## Required work
1 – Translate this sentence from the PySpark tutorial into Spanish: "It is always good to test your functions upfront before applying them on the dataset."
2 – From the PySpark tutorial, extract word for word the part that opens with the words containing "So we have successfully" and closes with "on the data.".

## Passage
== Segment start ==

Let’s test the function by providing some values.

Here are the test results.
>>> print(genderCodeToValue('M'))
Testing with code as 'M'
Here is the output:
MALE
Testing with code 'F'.
>>> print(genderCodeToValue('F'))
Here is the output:
FEMALE
Testing with code 'K as value not either 'M' or 'F'
>>> print(genderCodeToValue('K'))
Here is the output:
NA

So we have successfully tested this simple function. It is always good to test your functions upfront before applying them on the dataset. This is called unit testing and it helps you identify and fix errors in your code immediately after you write it. Imagine if you were using the code directly on a huge set of data; you may not be able to see the errors or their root causes. Especially since Spark is typically used on huge volumes of data, errors in UDFs are very hard to find. It is very important to test the Python function with all possible inputs before trying it on the data.

Step 6-5-2. Registering the Python Function in a Spark SQL Session

After creating the Python function, the nest step is to register the function as a UDF in the Spark SQL. This is achieved as follows.
>>> from pyspark.sql.functions import udf
>>> from pyspark.sql.types import StringType

Before registering the genderCodeToValue as a UDF, you need to import these types into Python. First you need to import the udf function from the pyspark.sql.functions package and then you need to import StringType from the pyspark.sql.types package. StringType is needed for Spark to verify that the SQL is intact with the return type of the user-defined function.

Let’s now register the UDF.

== Segment end ==

## Exercise data
== Segment start ==

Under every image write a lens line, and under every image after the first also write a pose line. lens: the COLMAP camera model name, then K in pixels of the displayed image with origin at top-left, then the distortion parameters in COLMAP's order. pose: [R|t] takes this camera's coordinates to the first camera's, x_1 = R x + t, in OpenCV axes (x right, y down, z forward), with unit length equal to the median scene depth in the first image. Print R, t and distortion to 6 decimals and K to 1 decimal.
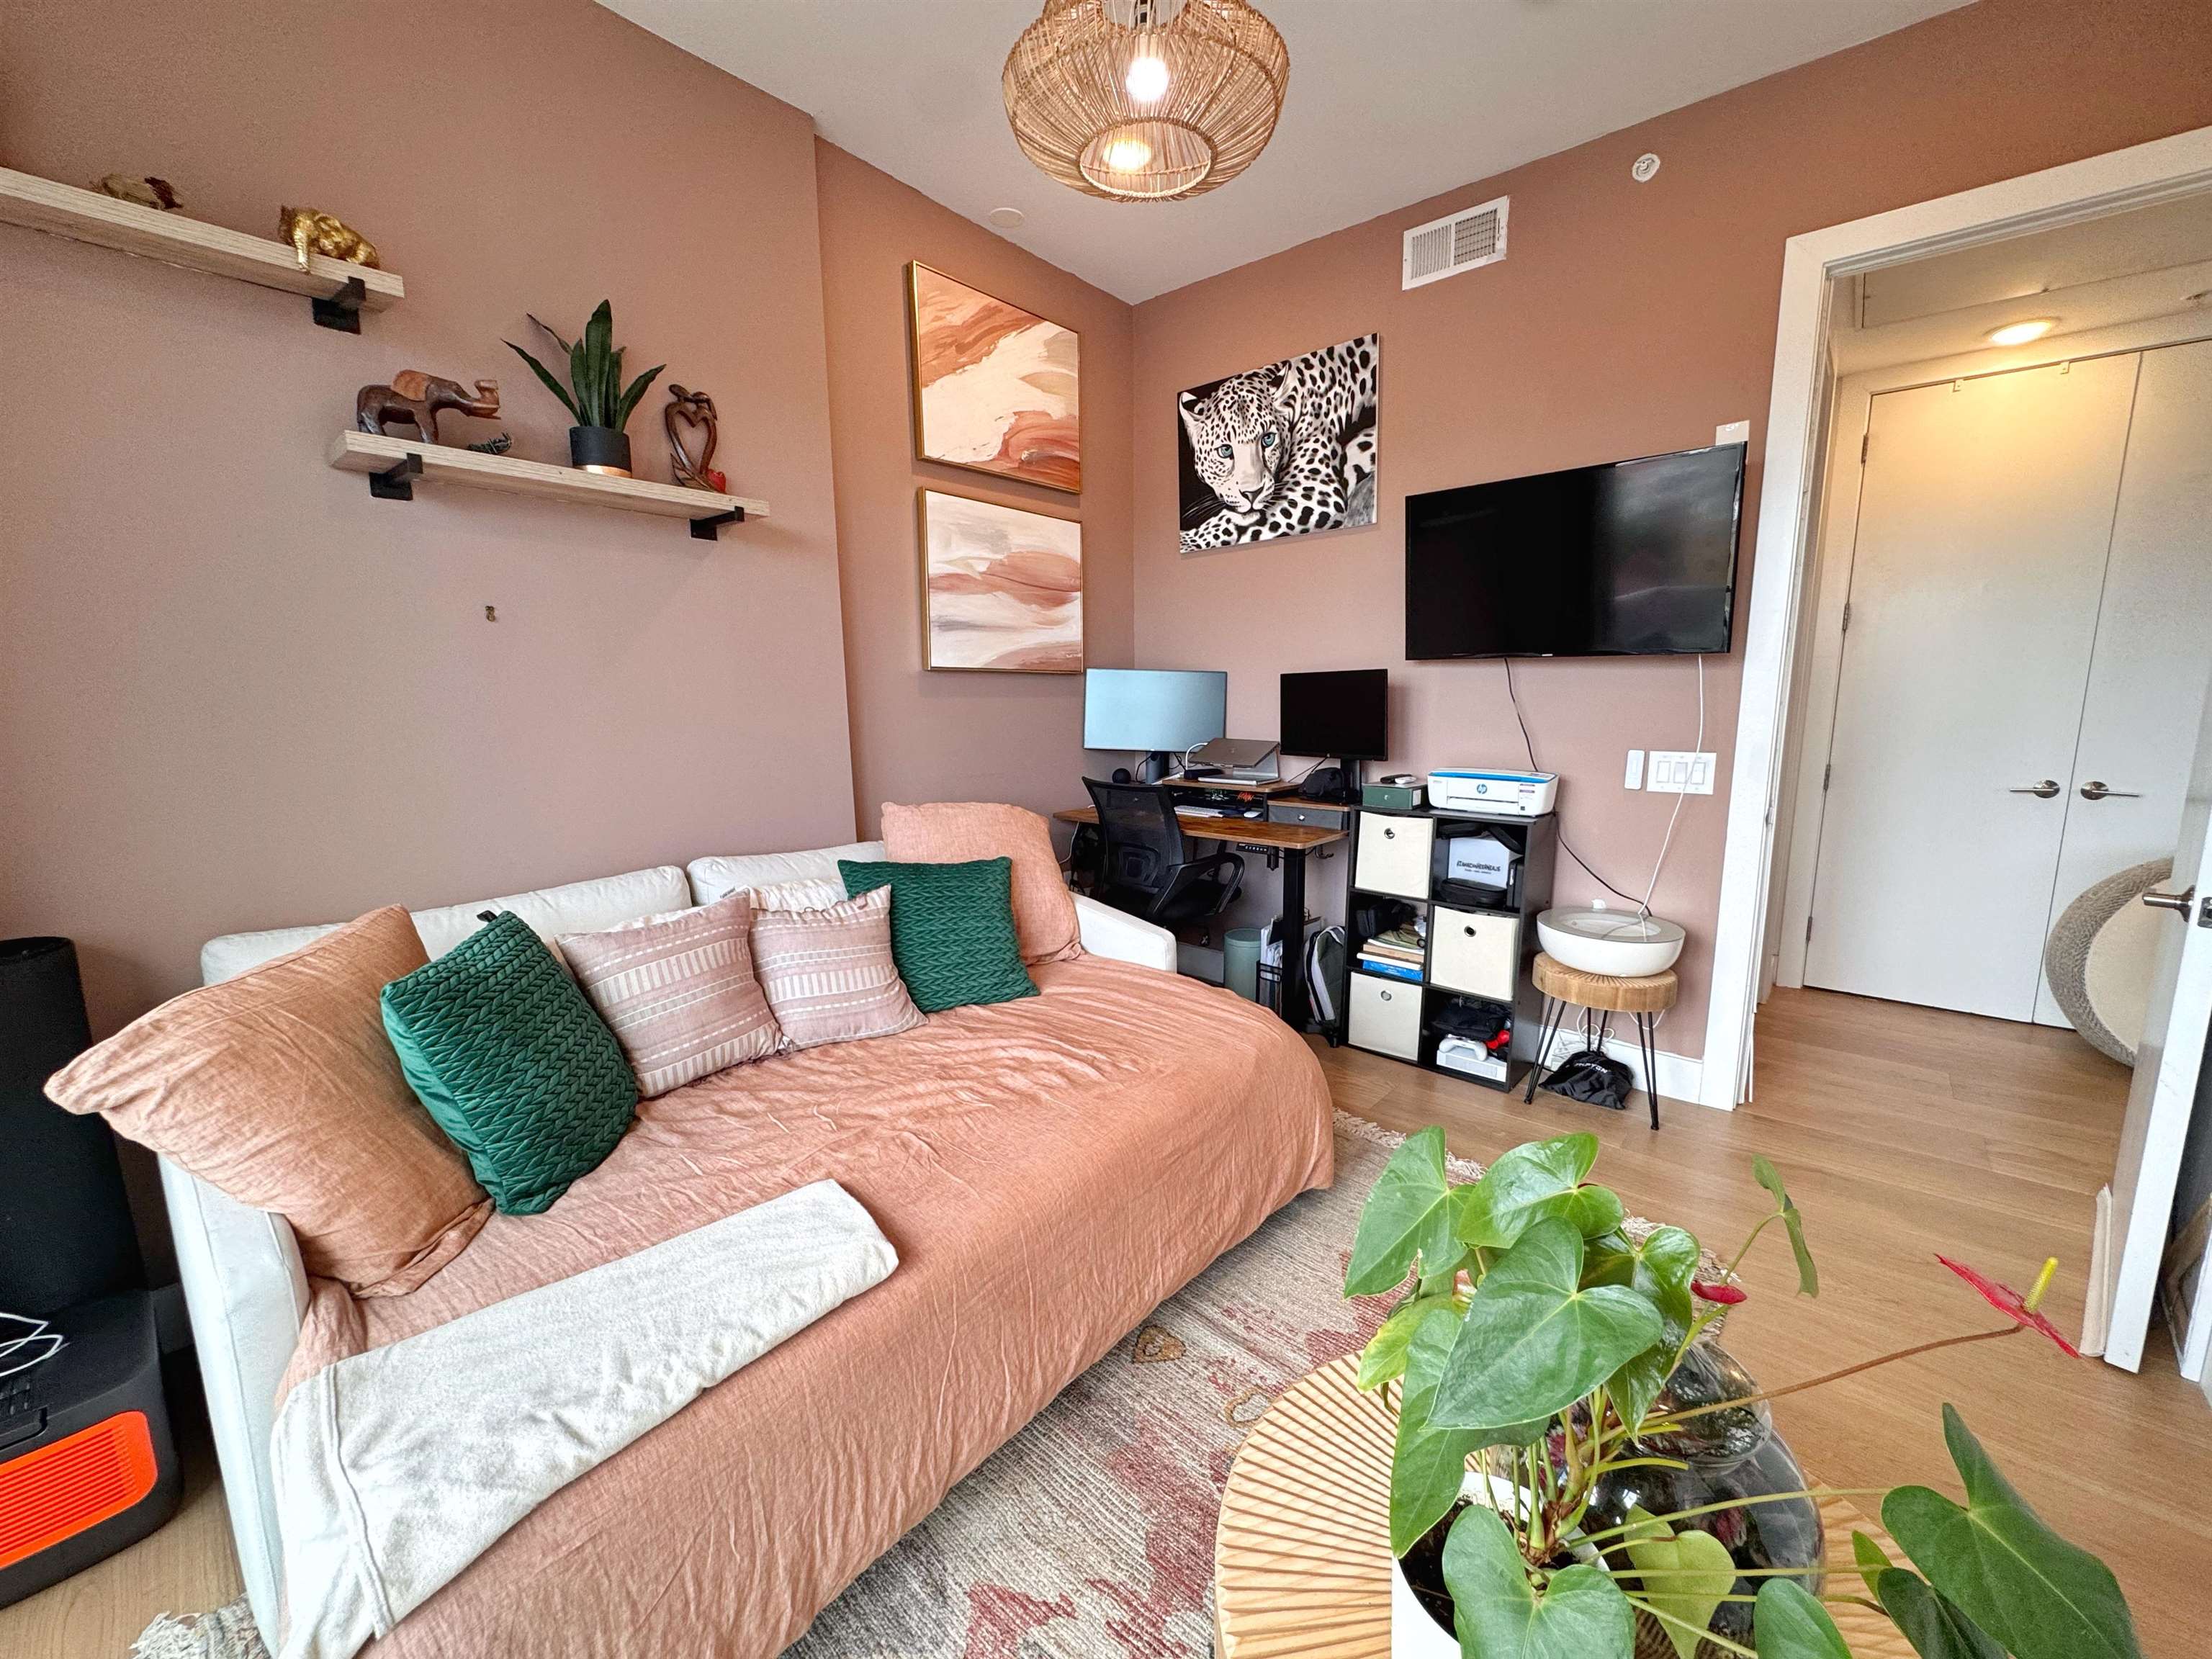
lens RADIAL K [[885.7, 0, 1107.7], [0, 885.7, 827.3], [0, 0, 1]] dist [-0.000220, 0.000324]
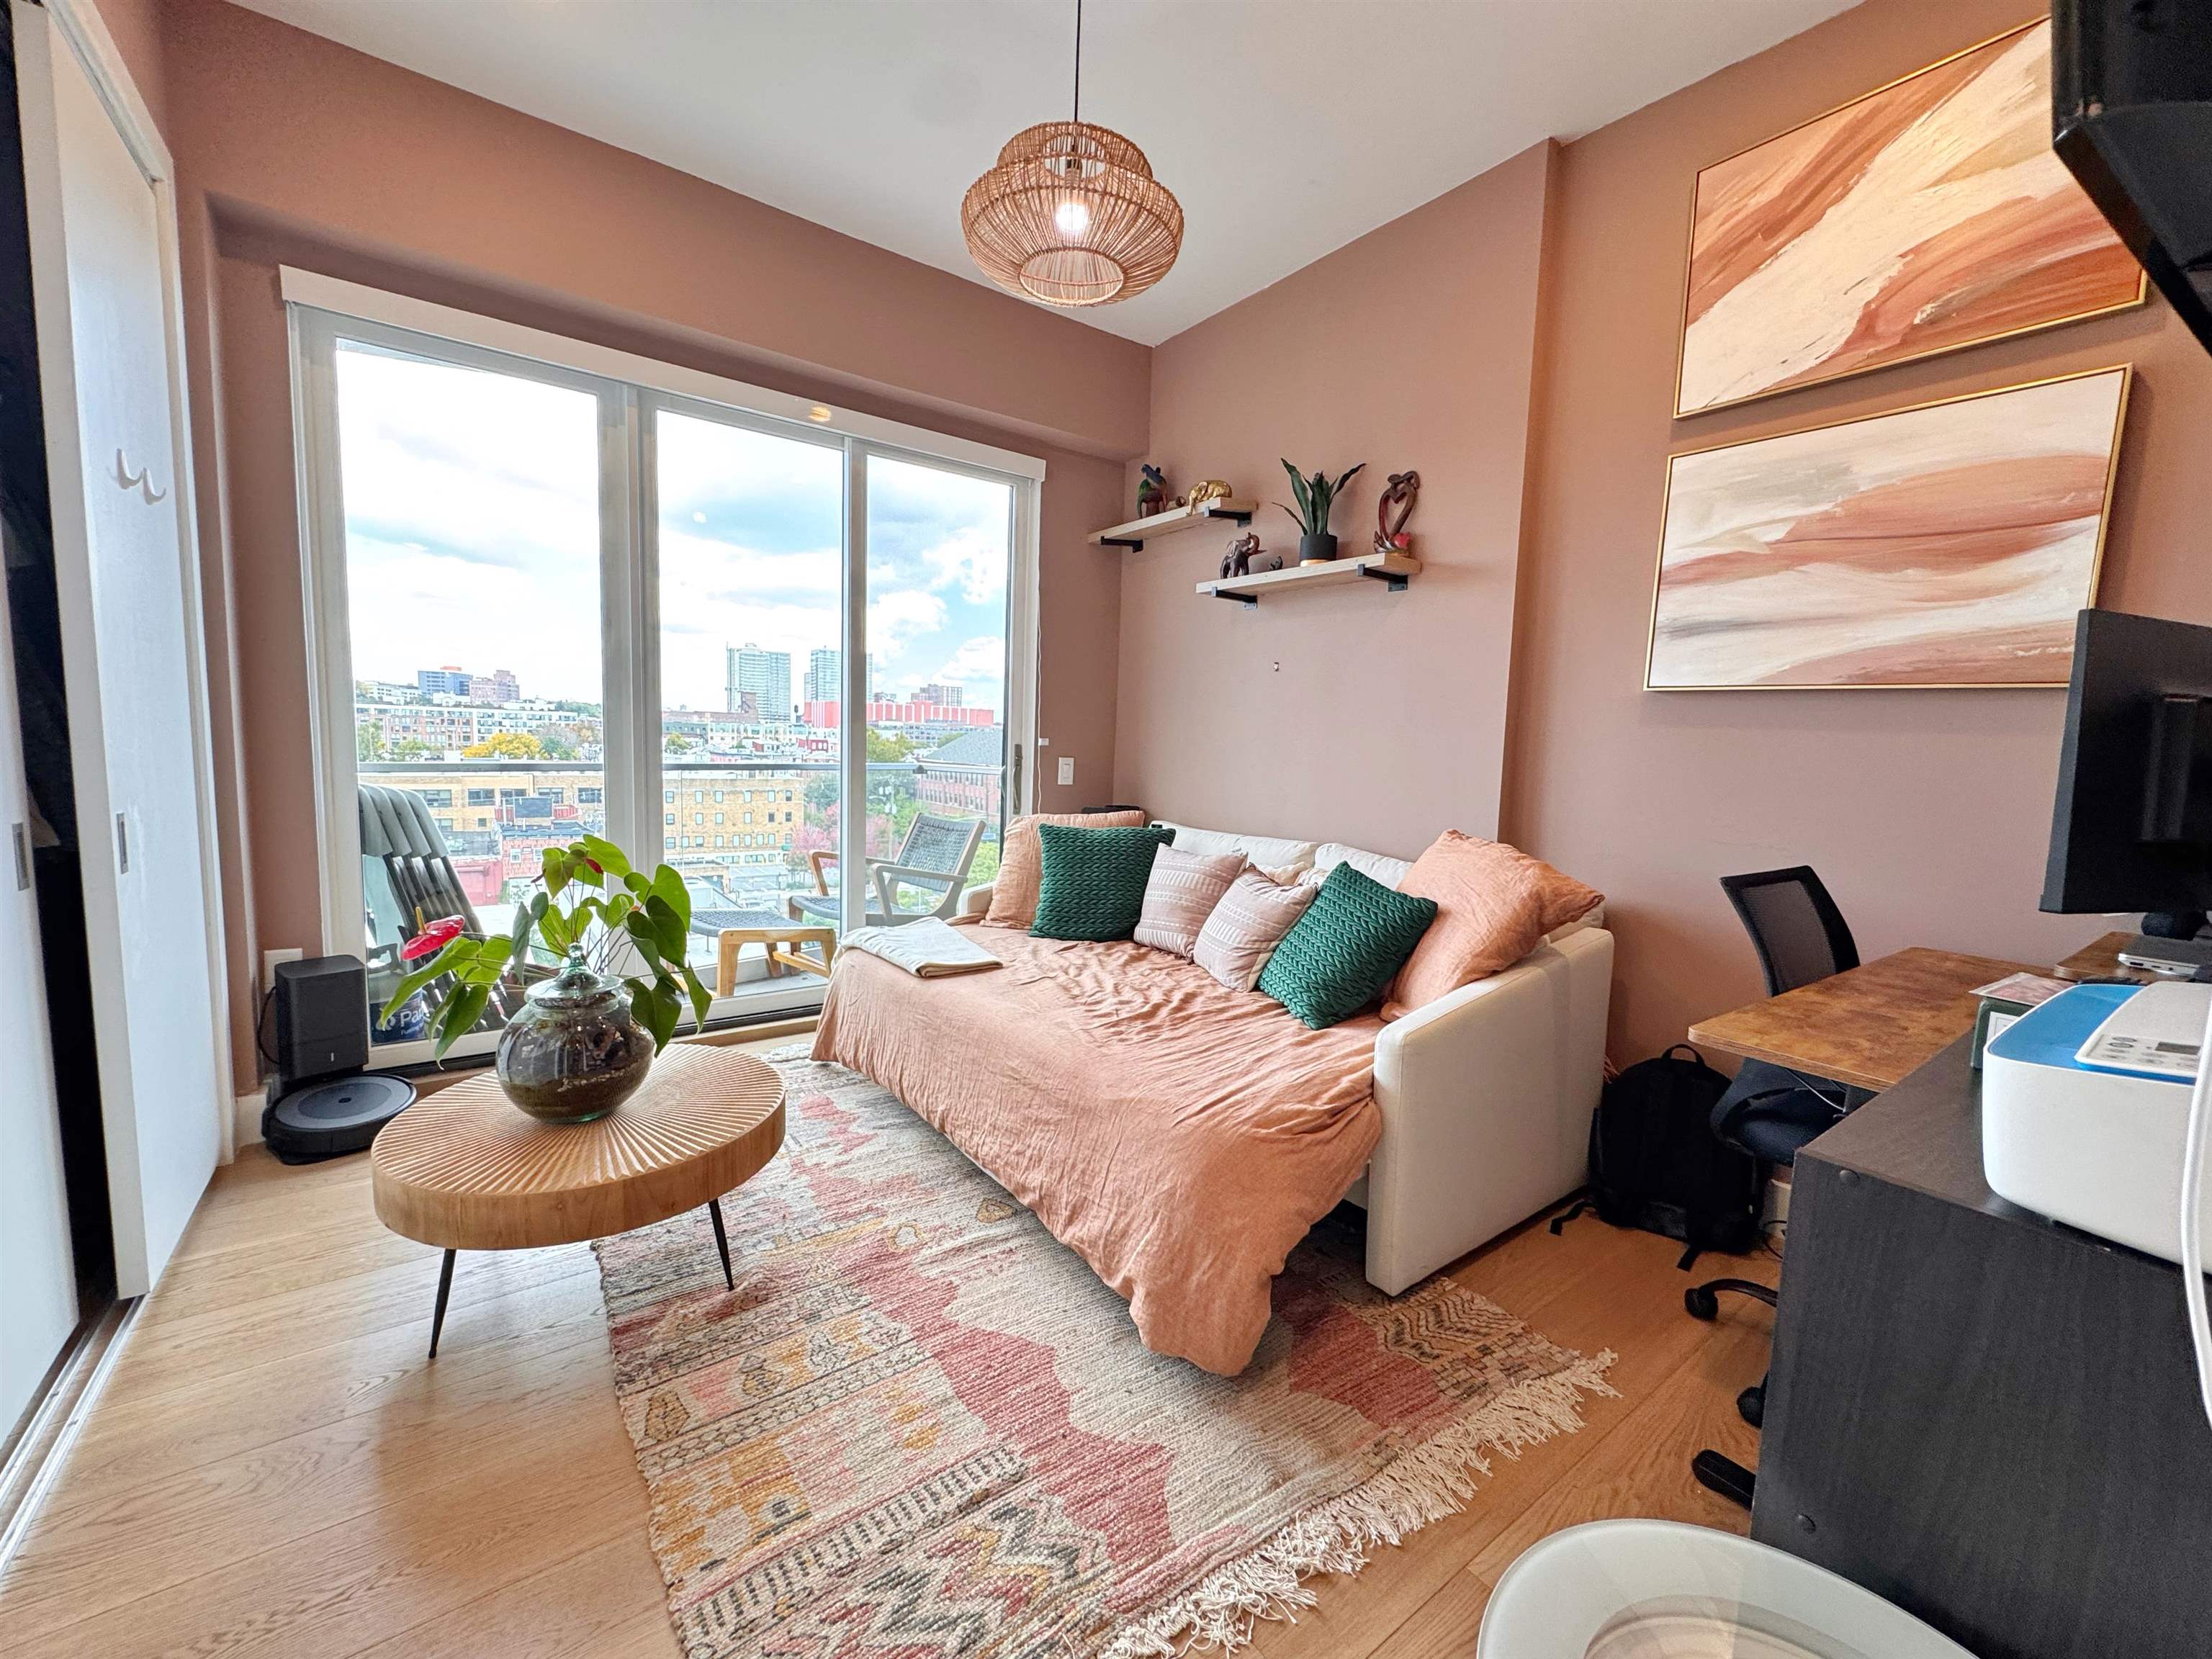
lens RADIAL K [[885.7, 0, 1107.7], [0, 885.7, 827.3], [0, 0, 1]] dist [-0.000220, 0.000324]
pose [[-0.229022, 0.103090, -0.967947, 0.664128], [-0.182015, 0.972303, 0.146619, -0.088937], [0.956253, 0.209760, -0.203915, 0.728605]]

== Segment end ==

## Outputs in order
1 – Siempre es bueno probar las funciones de antemano, antes de aplicarlas al conjunto de datos.

2 –
So we have successfully tested this simple function. It is always good to test your functions upfront before applying them on the dataset. This is called unit testing and it helps you identify and fix errors in your code immediately after you write it. Imagine if you were using the code directly on a huge set of data; you may not be able to see the errors or their root causes. Especially since Spark is typically used on huge volumes of data, errors in UDFs are very hard to find. It is very important to test the Python function with all possible inputs before trying it on the data.